Garde-fou

 

Batailles choisies #386

Chic, chic, chic, c’est l’heure de la sieste de Dernier! Mais… que vois-je? Mon bébé a les yeux grands ouverts? Non, pas possible! Non, pire que pas possible: c’est terrible! 👷‍♀️


 

Dernier était censé s’endormir pour sa sieste, le combo post-déjeuner - rideaux tirés - tétée étant toujours gagnant.

Dernier s’enlève du sein, s’assoit sur ses fesses et, grands yeux ouverts, me lance un “bah!” joyeux.


Mon monde s’écroule.

Bah!

La sieste, c’est mort. 

Bah!

Oh, non, il commence à grimper, hilare, sur les oreillers.

Bah!

La sieste, c’est mort et enterré.

Rien ne me met de pire humeur. Rien. Même pas mes aînés se chamaillant pour l’assiette rouge.

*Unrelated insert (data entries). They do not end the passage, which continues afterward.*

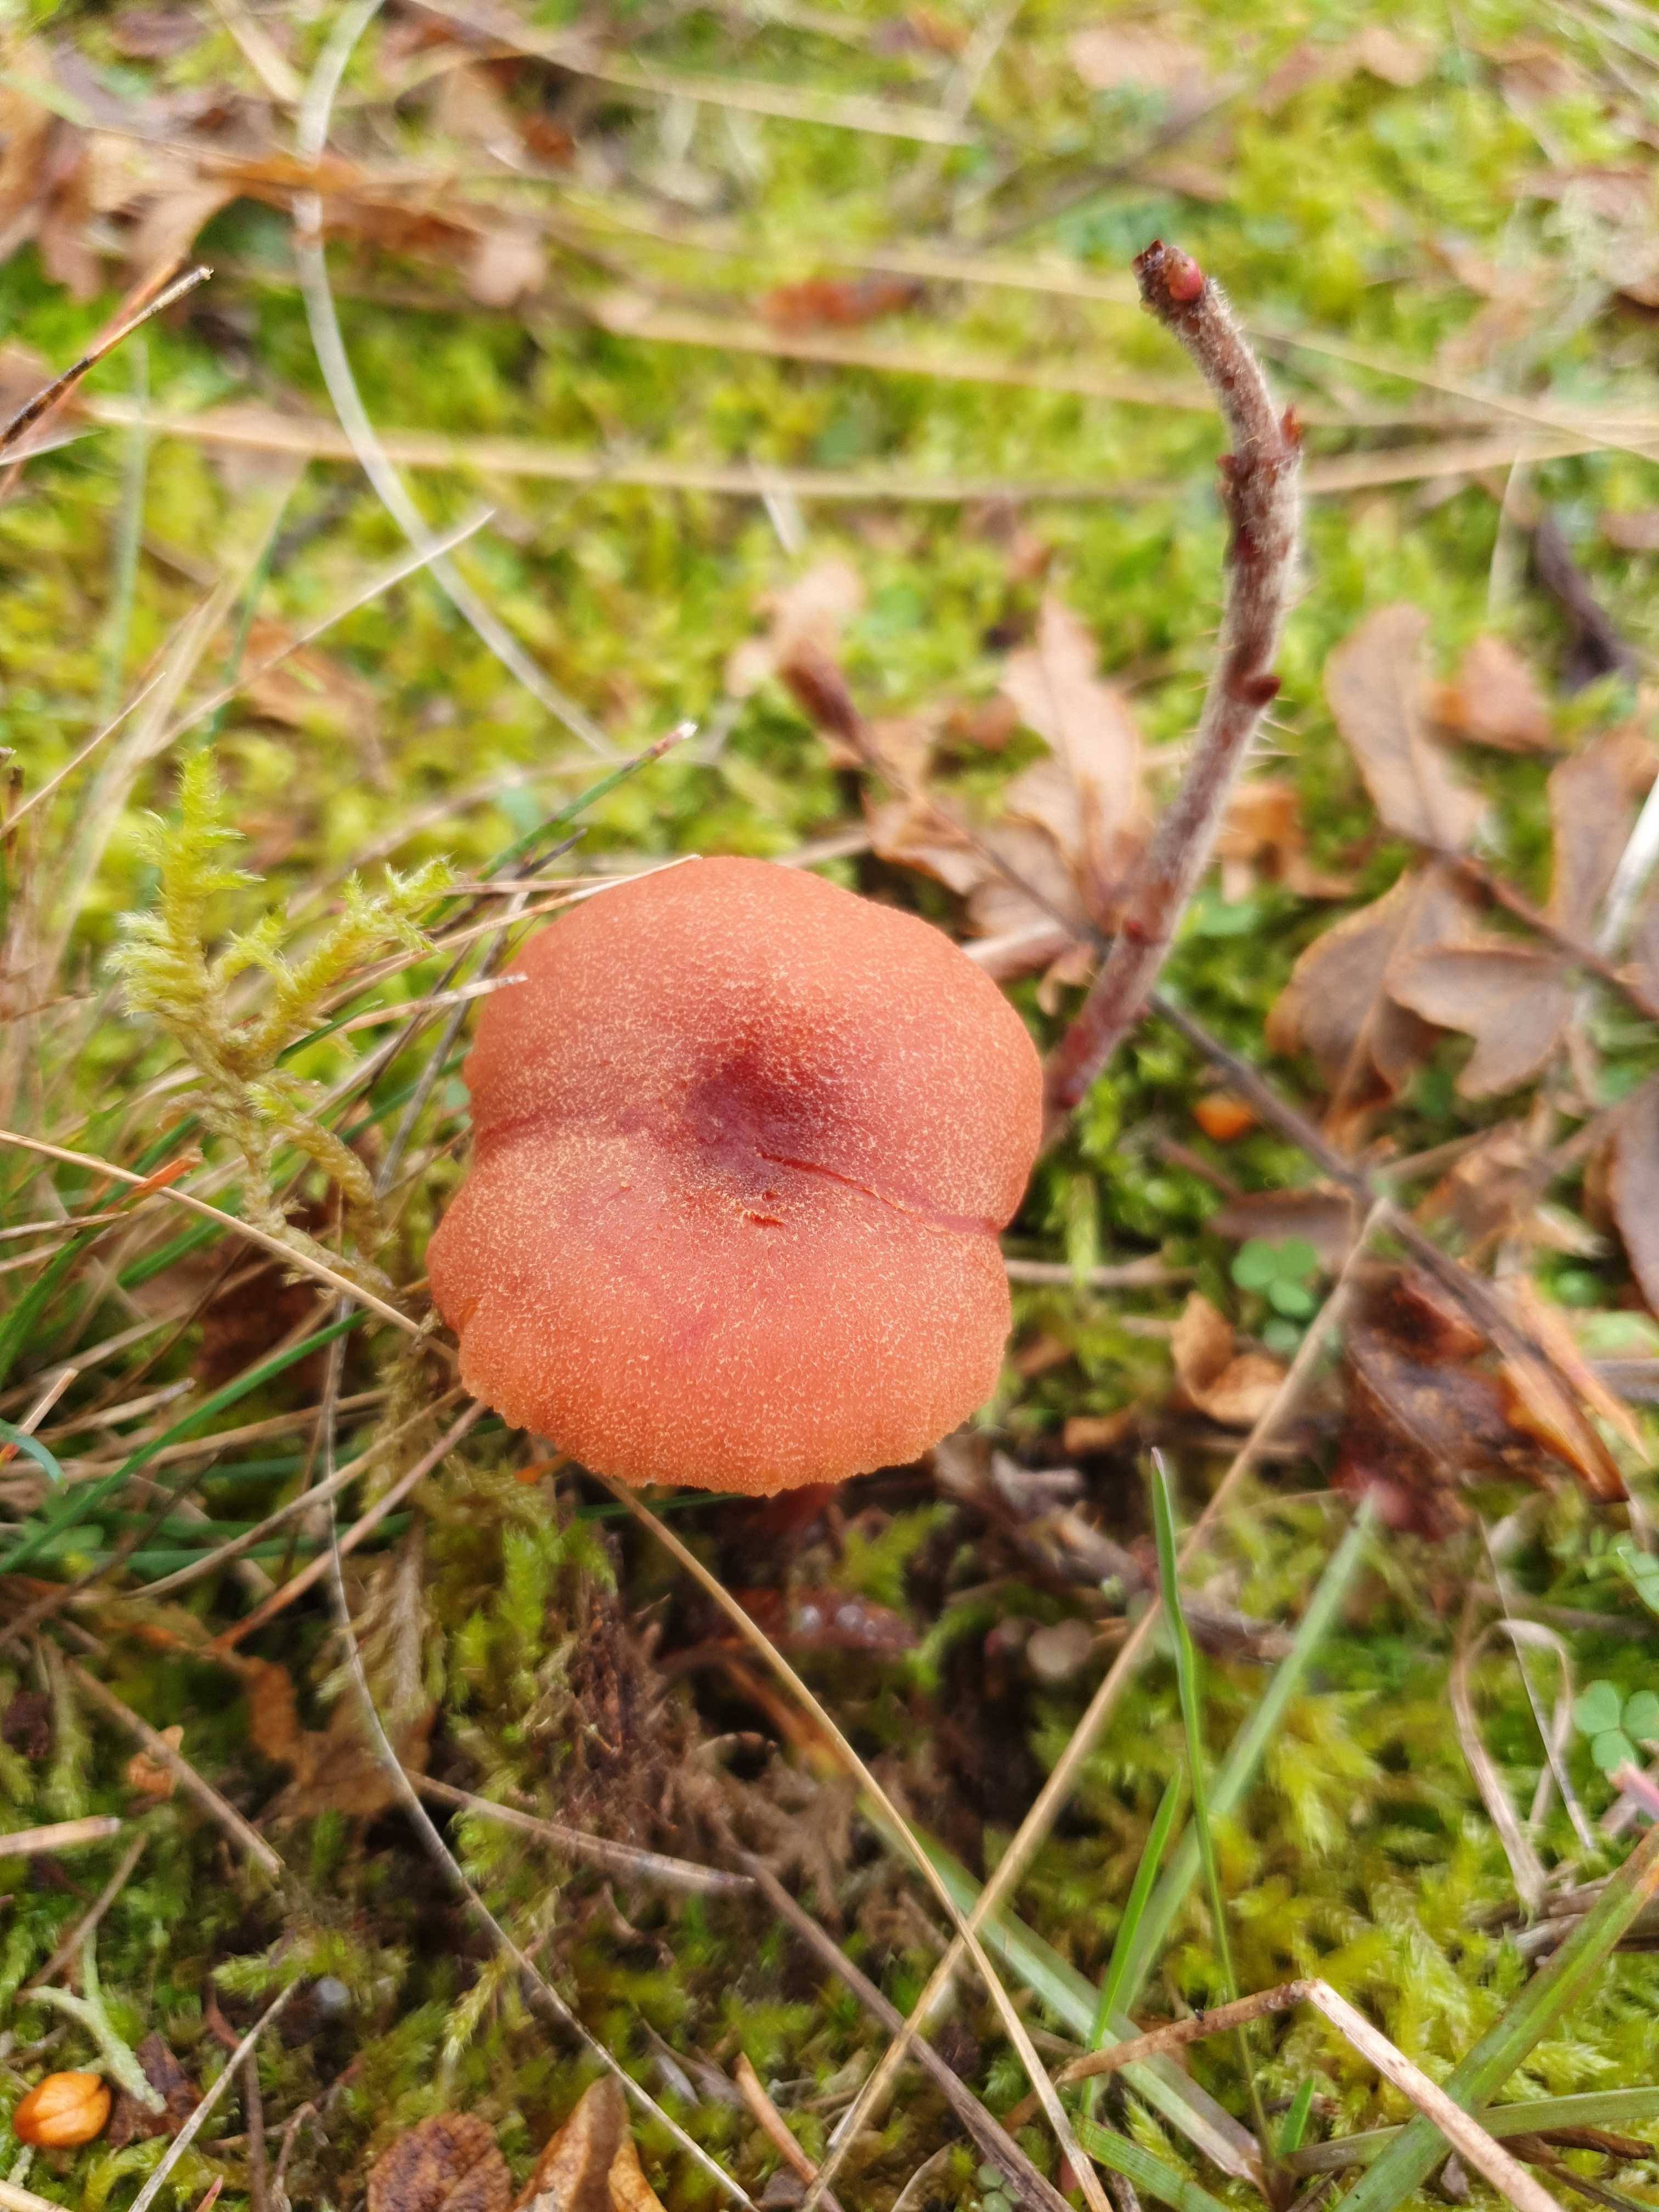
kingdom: Fungi
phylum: Basidiomycota
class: Agaricomycetes
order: Agaricales
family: Hydnangiaceae
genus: Laccaria
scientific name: Laccaria proxima
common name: stor ametysthat
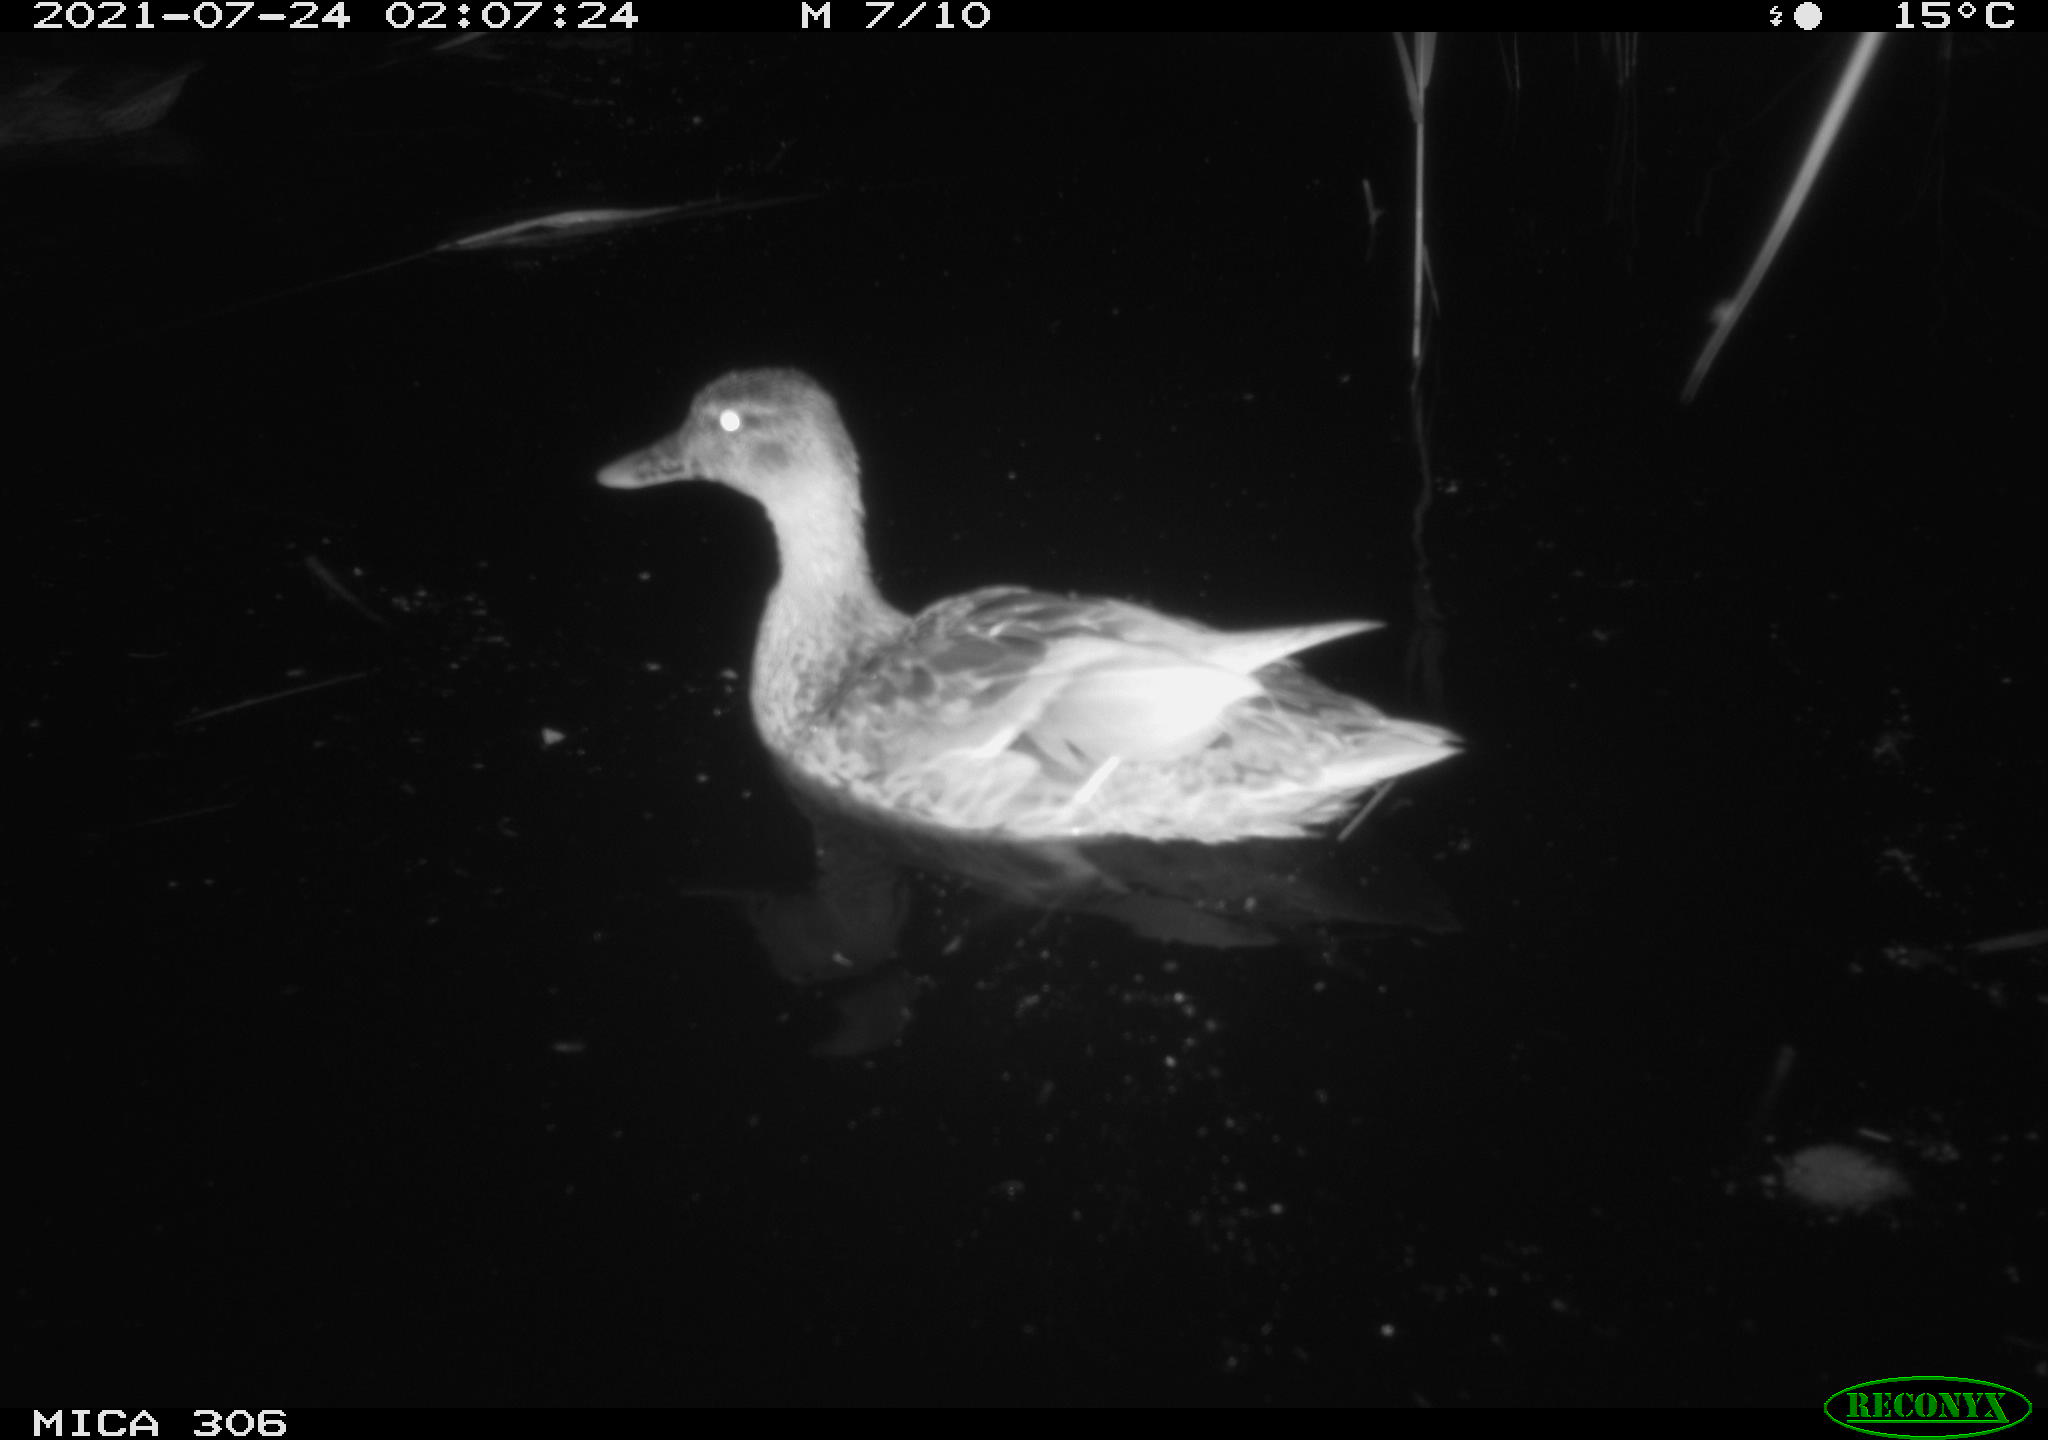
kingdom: Animalia
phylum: Chordata
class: Aves
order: Anseriformes
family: Anatidae
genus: Anas
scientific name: Anas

Dernier qui ne fait pas la sieste alors que j’ai tourné toute ma journée autour de son dodo qui, combiné avec un film pour les grands, me donnera le luxe d’un temps pour moi, c’est la

Déprime

Loose

Débâcle 

Catastrophe.

 

J’ai déjà souvent dit et écrit que passer ses journées avec ses enfants est une expérience profonde d’aliénation. Les enfants vous enserrent, vous emprisonnent, vous enchaînent, non: ils vous garottent avec leurs demandes et besoins. La sieste-télé est donc, pour moi, le dénouement du garrot, c’est ce moment où je me recentre, où je retrouve mon unité au lieu de cet éclatement terrible du moi. C’est mon garde-fou, mon moment-barrière, qui sauve mon être d’un délitement total. 


Mais aujourd’hui, que Monsieur Bah! a décidé de mettre à bas mon après-midi, ne devrait pas  me filer autant la loose déprime débâcle catastrophe. Aujourd’hui, je devrais le balayer d’un haussement d’épaule et d’un bah! de mon propre cru. 

 

Pourquoi?

Dernier va depuis peu à la crèche le matin. Je le dépose, m’installe au café au bout de la rue où je suis certaine de ne croiser aucun membre de ma famille et profite du luxe, grand luxe et suprême luxe d’avoir trois, bientôt quatre, quand son adaptation sera parfaite, heures à moi.


Pourquoi ces deux yeux rieurs et cette bouche tendre criant joyeusement “bah” ne me tirent-ils donc pas le moindre sourire? 

D’abord parce que mon temps à moi, sur lequel je comptais, pourrait toujours être plus long (je ne m’ennuie pas avec moi-même, je vous assure).

Mais aussi, je m’en rends compte à mesure que le nuage noir de ma loose déprime débâcle catastrophe se dissipe, parce que Dernier qui ne dort pas, c’est toute la tour de l’organisation familiale qui s’écroule et exigera, avec mon énergie et mon goût (non) pour la maçonnerie par gros temps, d’être reconstruite.  


Allez, ma grande, pas de garde-fou pour toi cet après-midi. 

Un “bah!” et ça repart - aux fourneaux, au moulin, au turbin.